Auf post-sekundärer, nicht-tertiärer Ebene gab es in Italien lange Zeit kein Bildungsangebot mit systemischem Charakter, sondern lediglich vereinzelte Angebote unterschiedlicher regionaler Träger. Erstmals im Jahr 1999 wurden Angebote höherer technischer Bildung mit (istruzione e formazione tecnica superiore (ifts)) ins Leben gerufen, die eine regionale Verbundausbildung darstellen und in der Regel über den Europäischen Sozialfonds finanziert werden. Hier können die Teilnehmer/innen nach ein bis zwei Jahren ein „certificato di specializzazione tecnica superiore“  (Zeugnis der höheren beruflichen Spezialisierung) erwerben.

Berufsbildungssystem von 2003 bis 2010
Gültigkeit: 01.09.2003 - 31.08.2010

Beschreibung

Reformen des Sekundarbereichs II

Der Sekundarbereich II ist seit dem Jahr 2003 in erster Linie von formalen Umstrukturierungen betroffen gewesen, bei denen es vor allem um eine klarere Profilbildung für die unterschiedlichen Lernorte und Bildungsgänge, insbesondere der beruflichen Bildung, ging. Diese bewegen sich seit jeher in einem Spannungsverhältnis der Verantwortlichkeiten zwischen dem Nationalstaat und den Regionen. Während die technischen Institute formal den licei (Gymnasien) zugeordnet waren, betrafen Reformbemühungen primär die ebenfalls unter nationaler Verantwortung stehenden istituti professionali (beruflichen Institute). In den letzten Jahren wurden an beiden Instituten sukzessive die Wochenstunden von einst 40 auf heute 30 zurückgefahren und es wurden formale Maßnahmen getroffen, die eine Intensivierung des Austauschs mit der Arbeitswelt vorsehen. Um die regionale Berufsausbildung (formazione professionale), die bis zum Jahr 2003 nicht Teil des formalen italienischen Bildungssystems war, nach innen und nach außen aufzuwerten, wurde diese in den Stand des nationalen Bildungssystems gehoben und um allgemeinbildende Unterrichtsanteile erweitert.

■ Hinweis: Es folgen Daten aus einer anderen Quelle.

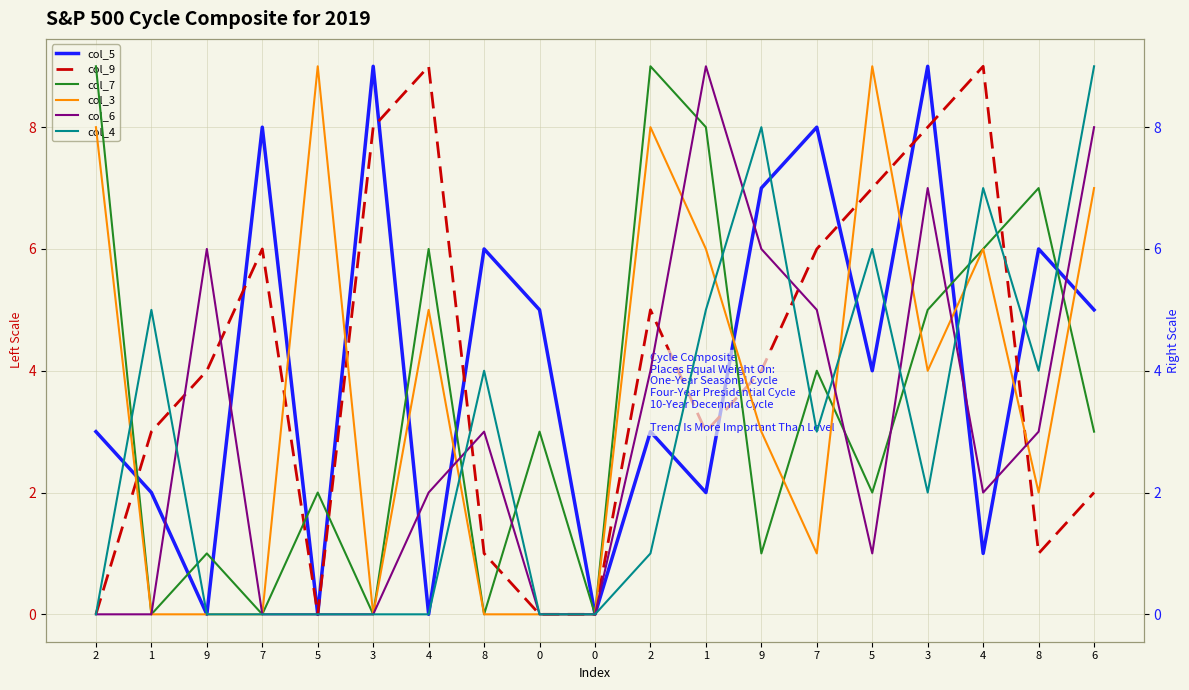

After their last crossing, which series has the higher values: col_5 or col_7?

col_5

Formal können Absolventen der 3- bis 4-jährigen Kurse der istruzione e formazione professionale (Schul- und Berufsbildung für Jugendliche unter 18 Jahren) jederzeit in die Schulen des nationalen Systems wechseln und bekommen dort ihre bislang erbrachten Leistungen angerechnet.

An den instituti professionali (beruflichen Instituten) konnte bis zum Schuljahr 2009/2010 nach drei Schuljahren das „diploma di qualifica professionale – operatore“ erworben werden. Dieses Zwischenzeugnis wurde mit dem Schuljahr 2010/2011 abgeschafft. Ebenso wurde an den Kunstinstituten  der Erwerb des diploma di maestro d`arte (Diplom zum Kunsthandwerksmeister) nach dreijährigem Schulbesuch ab dem Schuljahr 2010/2011 abgeschafft.